AMD said that its net income and earnings per share, among other things, have exhibited enormous growth. This is a 350 percent increase in GAAP and around 250 percent in non-GAAP terms.
On average, analysts had projected revenue of $3.8 billion. The company also raised its annual outlook and now expects revenue to increase by 60 percent up from a previous forecast for 50 percent growth.
The increases were driven by a richer mix of sales, including high-end Ryzen, Radeon, and Epyc processor sales. That means AMD is doing well across the board.
More interesting though is that the company shared more details on its upcoming Zen 4 which is the fourth major iteration of the Zen CPU micro-architecture, as well as Radeon's next-gen RDNA 3 graphics architectures.

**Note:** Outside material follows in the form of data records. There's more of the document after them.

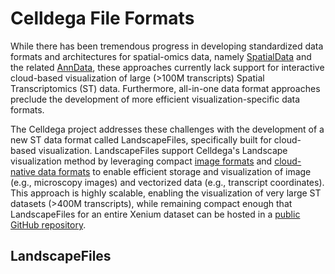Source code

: # Celldega File Formats
While there has been tremendous progress in developing standardized data formats and architectures for spatial-omics data, namely [SpatialData](https://spatialdata.scverse.org/en/stable/) and the related [AnnData](https://anndata.readthedocs.io/en/stable/), these approaches currently lack support for interactive cloud-based visualization of large (>100M transcripts) Spatial Transcriptomics (ST) data. Furthermore, all-in-one data format approaches preclude the development of more efficient visualization-specific data formats.

The Celldega project addresses these challenges with the development of a new ST data format called LandscapeFiles, specifically built for cloud-based visualization. LandscapeFiles support Celldega's Landscape visualization method by leveraging compact [image formats](../technologies/index.md/#webp) and [cloud-native data formats](../technologies/index.md/#apache-parquet) to enable efficient storage and visualization of image (e.g., microscopy images) and vectorized data (e.g., transcript coordinates). This approach is highly scalable, enabling the visualization of very large ST datasets (>400M transcripts), while remaining compact enough that LandscapeFiles for an entire Xenium dataset can be hosted in a [public GitHub repository](https://github.com/broadinstitute/celldega_Xenium_Prime_Human_Skin_FFPE_outs/).


## LandscapeFiles

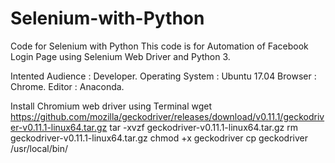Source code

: # Selenium-with-Python
Code for Selenium with Python
This code is for Automation of Facebook Login Page using Selenium Web Driver and Python 3.

Intented Audience : Developer.
Operating System : Ubuntu 17.04
Browser : Chrome.
Editor : Anaconda.

Install Chromium web driver using Terminal 
wget https://github.com/mozilla/geckodriver/releases/download/v0.11.1/geckodriver-v0.11.1-linux64.tar.gz
tar -xvzf geckodriver-v0.11.1-linux64.tar.gz
rm geckodriver-v0.11.1-linux64.tar.gz
chmod +x geckodriver
cp geckodriver /usr/local/bin/



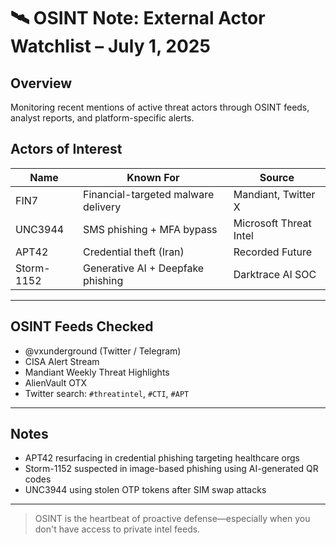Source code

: # 🛰 OSINT Note: External Actor Watchlist – July 1, 2025

## Overview

Monitoring recent mentions of active threat actors through OSINT feeds, analyst reports, and platform-specific alerts.

## Actors of Interest

| Name       | Known For                          | Source |
|------------|-------------------------------------|--------|
| FIN7       | Financial-targeted malware delivery | Mandiant, Twitter X |
| UNC3944    | SMS phishing + MFA bypass          | Microsoft Threat Intel |
| APT42      | Credential theft (Iran)            | Recorded Future |
| Storm-1152 | Generative AI + Deepfake phishing  | Darktrace AI SOC |

---

## OSINT Feeds Checked

- @vxunderground (Twitter / Telegram)  
- CISA Alert Stream  
- Mandiant Weekly Threat Highlights  
- AlienVault OTX  
- Twitter search: `#threatintel`, `#CTI`, `#APT`

---

## Notes

- APT42 resurfacing in credential phishing targeting healthcare orgs
- Storm-1152 suspected in image-based phishing using AI-generated QR codes
- UNC3944 using stolen OTP tokens after SIM swap attacks

---

> OSINT is the heartbeat of proactive defense—especially when you don't have access to private intel feeds.
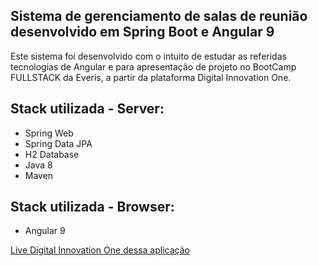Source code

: <h2>Sistema de gerenciamento de salas de reunião desenvolvido em Spring Boot e Angular 9</h2>

Este sistema foi desenvolvido com o intuito de estudar as referidas tecnologias de Angular e para apresentação de projeto no BootCamp FULLSTACK da Everis, a partir da plataforma Digital Innovation One.

## Stack utilizada - Server:

 * Spring Web
 * Spring Data JPA
 * H2 Database
 * Java 8
 * Maven

 ## Stack utilizada - Browser:

 * Angular 9


[Live Digital Innovation One dessa aplicação](https://www.youtube.com/watch?v=_2gRnfJeyMM)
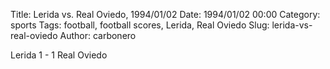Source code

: Title: Lerida vs. Real Oviedo, 1994/01/02
Date: 1994/01/02 00:00
Category: sports
Tags: football, football scores, Lerida, Real Oviedo
Slug: lerida-vs-real-oviedo
Author: carbonero


Lerida 1 - 1 Real Oviedo
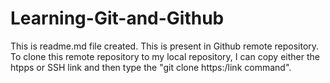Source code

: # Learning-Git-and-Github

This is readme.md file created. This is present in Github remote repository. 
To clone this remote repository to my local repository, I can copy either the htpps or SSH link and then type the "git clone https:/link command".

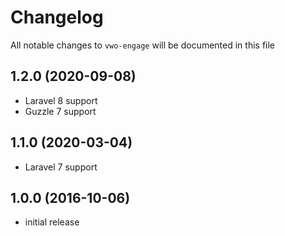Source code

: # Changelog

All notable changes to `vwo-engage` will be documented in this file

## 1.2.0 (2020-09-08)

- Laravel 8 support
- Guzzle 7 support

## 1.1.0 (2020-03-04)

- Laravel 7 support

## 1.0.0 (2016-10-06)

- initial release
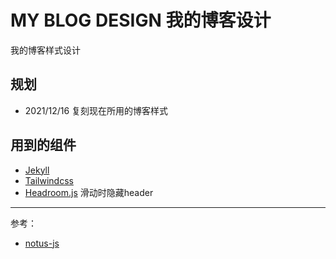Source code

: # MY BLOG DESIGN 我的博客设计

我的博客样式设计

## 规划

- 2021/12/16 复刻现在所用的博客样式

## 用到的组件

- [Jekyll](http://jekyllrb.com/)
- [Tailwindcss](https://tailwindcss.com/)
- [Headroom.js](https://wicky.nillia.ms/headroom.js/) 滑动时隐藏header

---

参考：

- [notus-js](https://www.creative-tim.com/product/notus-js)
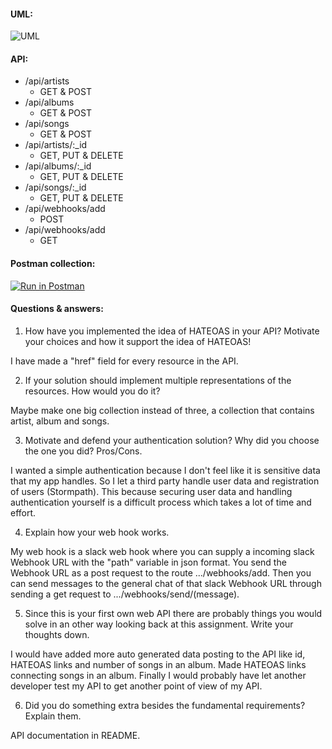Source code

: #### UML:

![UML](http://i.imgur.com/RJaFiVo.png)

#### API:

* /api/artists
    - GET & POST
* /api/albums
    - GET & POST
* /api/songs
    - GET & POST
* /api/artists/:_id
    - GET, PUT & DELETE
* /api/albums/:_id
    - GET, PUT & DELETE
* /api/songs/:_id
    - GET, PUT & DELETE
* /api/webhooks/add
    - POST
* /api/webhooks/add
    - GET

#### Postman collection:

[![Run in Postman](https://run.pstmn.io/button.svg)](https://app.getpostman.com/run-collection/7dd9dc2ad42cf8e199c7)

#### Questions & answers:

1. How have you implemented the idea of HATEOAS in your API? Motivate your choices and how it support the idea of HATEOAS!

I have made a "href" field for every resource in the API.

2. If your solution should implement multiple representations of the resources. How would you do it?

Maybe make one big collection instead of three, a collection that contains artist, album and songs.

3. Motivate and defend your authentication solution? Why did you choose the one you did? Pros/Cons.

I wanted a simple authentication because I don't feel like it is sensitive data that my app handles. So I let a third party handle user data and registration of users (Stormpath). 
This because securing user data and handling authentication yourself is a difficult process which takes a lot of time and effort.

4. Explain how your web hook works.

My web hook is a slack web hook where you can supply a incoming slack Webhook URL with the "path" variable in json format.
You send the Webhook URL as a post request to the route .../webhooks/add.
Then you can send messages to the general chat of that slack Webhook URL through sending a get request
to .../webhooks/send/(message).

5. Since this is your first own web API there are probably things you would solve in an other way looking back at this assignment. Write your thoughts down.

I would have added more auto generated data posting to the API like id, HATEOAS links and number of songs in an album. Made HATEOAS links connecting songs in an album. 
Finally I would probably have let another developer test my API to get another point of view of my API. 

6. Did you do something extra besides the fundamental requirements? Explain them.

API documentation in README.


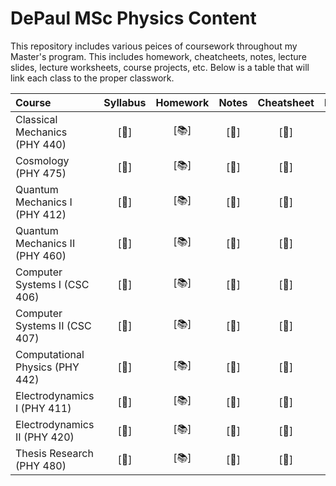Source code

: # DePaul MSc Physics Content

This repository includes various peices of coursework throughout my Master's program. This includes homework, cheatcheets, notes, lecture slides, lecture worksheets, course projects, etc. Below is a table that will link each class to the proper classwork. 

| Course                               | Syllabus |           Homework                            |  Notes  |    Cheatsheet    |                           Project                            |
| :----------------------------------------------------------- | :-------------: |:----------------------------------------------------------: | :-----: | :--------------: | :----------------------------------------------------------: |
| Classical Mechanics   (PHY 440) | [:page_facing_up:]   | [:books:]| [:memo:] | [:page_with_curl:]| [:floppy_disk:] |
| Cosmology             (PHY 475) | [:page_facing_up:]   | [:books:]| [:memo:] | [:page_with_curl:]| [:floppy_disk:] |
| Quantum Mechanics I   (PHY 412) | [:page_facing_up:]   | [:books:]| [:memo:] | [:page_with_curl:]| [:floppy_disk:] |
| Quantum Mechanics II  (PHY 460) | [:page_facing_up:]   | [:books:]| [:memo:] | [:page_with_curl:]| [:floppy_disk:] |
| Computer Systems I    (CSC 406) | [:page_facing_up:]   | [:books:]| [:memo:] | [:page_with_curl:]| [:floppy_disk:] |
| Computer Systems II   (CSC 407) | [:page_facing_up:]   | [:books:]| [:memo:] | [:page_with_curl:]| [:floppy_disk:] |
| Computational Physics (PHY 442) | [:page_facing_up:]   | [:books:]| [:memo:] | [:page_with_curl:]| [:floppy_disk:] |
| Electrodynamics I     (PHY 411) | [:page_facing_up:]   | [:books:]| [:memo:] | [:page_with_curl:]| [:floppy_disk:] |
| Electrodynamics II    (PHY 420) | [:page_facing_up:]   | [:books:]| [:memo:] | [:page_with_curl:]| [:floppy_disk:] |
| Thesis Research       (PHY 480) | [:page_facing_up:]   | [:books:]| [:memo:] | [:page_with_curl:]| [:floppy_disk:] |

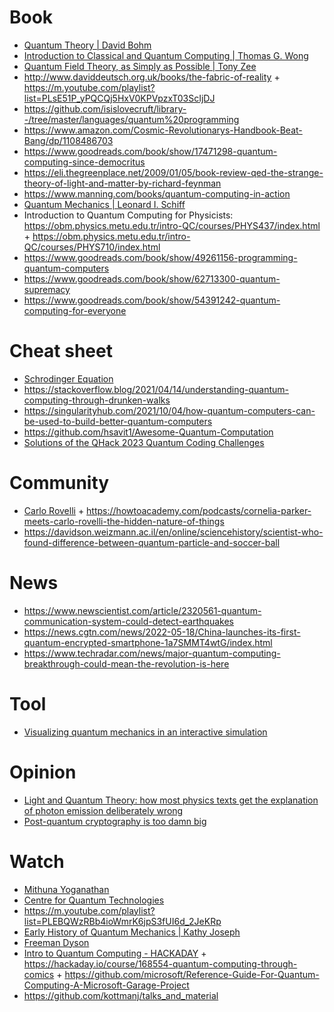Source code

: # Book

- [Quantum Theory | David Bohm](https://m.youtube.com/watch?v=-bf9rxkBUHc&lc=UgxtGTVegzpRLat0LGZ4AaABAg)
- [Introduction to Classical and Quantum Computing | Thomas G. Wong](https://www.thomaswong.net/introduction-to-classical-and-quantum-computing-1e3p.pdf)
- [Quantum Field Theory, as Simply as Possible | Tony Zee](https://twitter.com/curiouswavefn/status/1553186104987111425)
- http://www.daviddeutsch.org.uk/books/the-fabric-of-reality + https://m.youtube.com/playlist?list=PLsE51P_yPQCQj5HxV0KPVpzxT03ScIjDJ
- https://github.com/isislovecruft/library--/tree/master/languages/quantum%20programming
- https://www.amazon.com/Cosmic-Revolutionarys-Handbook-Beat-Bang/dp/1108486703
- https://www.goodreads.com/book/show/17471298-quantum-computing-since-democritus
- https://eli.thegreenplace.net/2009/01/05/book-review-qed-the-strange-theory-of-light-and-matter-by-richard-feynman
- https://www.manning.com/books/quantum-computing-in-action
- [Quantum Mechanics | Leonard I. Schiff](https://twitter.com/curiouswavefn/status/1621578536128741377)
- Introduction to Quantum Computing for Physicists: https://obm.physics.metu.edu.tr/intro-QC/courses/PHYS437/index.html + https://obm.physics.metu.edu.tr/intro-QC/courses/PHYS710/index.html
- https://www.goodreads.com/book/show/49261156-programming-quantum-computers
- https://www.goodreads.com/book/show/62713300-quantum-supremacy
- https://www.goodreads.com/book/show/54391242-quantum-computing-for-everyone

# Cheat sheet

- [Schrodinger Equation](http://hyperphysics.phy-astr.gsu.edu/hbase/quantum/schr.html)
- https://stackoverflow.blog/2021/04/14/understanding-quantum-computing-through-drunken-walks
- https://singularityhub.com/2021/10/04/how-quantum-computers-can-be-used-to-build-better-quantum-computers
- https://github.com/hsavit1/Awesome-Quantum-Computation
- [Solutions of the QHack 2023 Quantum Coding Challenges](https://github.com/BillyLjm/QHack2023)

# Community

- [Carlo Rovelli](https://www.cpt.univ-mrs.fr/~rovelli) + https://howtoacademy.com/podcasts/cornelia-parker-meets-carlo-rovelli-the-hidden-nature-of-things
- https://davidson.weizmann.ac.il/en/online/sciencehistory/scientist-who-found-difference-between-quantum-particle-and-soccer-ball

# News

- https://www.newscientist.com/article/2320561-quantum-communication-system-could-detect-earthquakes
- https://news.cgtn.com/news/2022-05-18/China-launches-its-first-quantum-encrypted-smartphone-1a7SMMT4wtG/index.html
- https://www.techradar.com/news/major-quantum-computing-breakthrough-could-mean-the-revolution-is-here

# Tool

- [Visualizing quantum mechanics in an interactive simulation](https://lab.quantumflytrap.com/lab)

# Opinion

- [Light and Quantum Theory: how most physics texts get the explanation of photon emission deliberately wrong](https://www.bretthall.org/light)
- [Post-quantum cryptography is too damn big](https://dadrian.io/blog/posts/pqc-signatures-2024)

# Watch

- [Mithuna Yoganathan](https://m.youtube.com/user/LookingGlassUniverse/about)
- [Centre for Quantum Technologies](https://m.youtube.com/c/quantumlah/playlists)
- https://m.youtube.com/playlist?list=PLEBQWzRBb4ioWmrK6jpS3fUI6d_2JeKRp
- [Early History of Quantum Mechanics | Kathy Joseph](https://m.youtube.com/playlist?list=PLepnjl2hm9tG2VXMd1edYxATvFdA3hcLP)
- [Freeman Dyson](https://m.youtube.com/playlist?list=PLVV0r6CmEsFzDA6mtmKQEgWfcIu49J4nN)
- [Intro to Quantum Computing - HACKADAY](https://m.youtube.com/playlist?list=PL_tws4AXg7avHFquKAB6q6cep2pnueLpM) + https://hackaday.io/course/168554-quantum-computing-through-comics + https://github.com/microsoft/Reference-Guide-For-Quantum-Computing-A-Microsoft-Garage-Project
- https://github.com/kottmanj/talks_and_material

CEO Lisa Su said that the company's plan to launch Zen 4-based processors - which will purportedly comprise the Ryzen 7000 series lineup (codenamed "Raphael") - is "on-track" for next year.
The upcoming CPUs will be built on an "industry-leading 5nm process technology". Over on the graphics side, RDNA 3 or Navi 3X would also be arriving in 2022, although the company appears to be undecided on what process node to build it on.
Su said the company can continue to grow, even if PC demand falls in 2022. “We expect our competition to be really good and we need to be better than that”, Su said during a conference call after the results.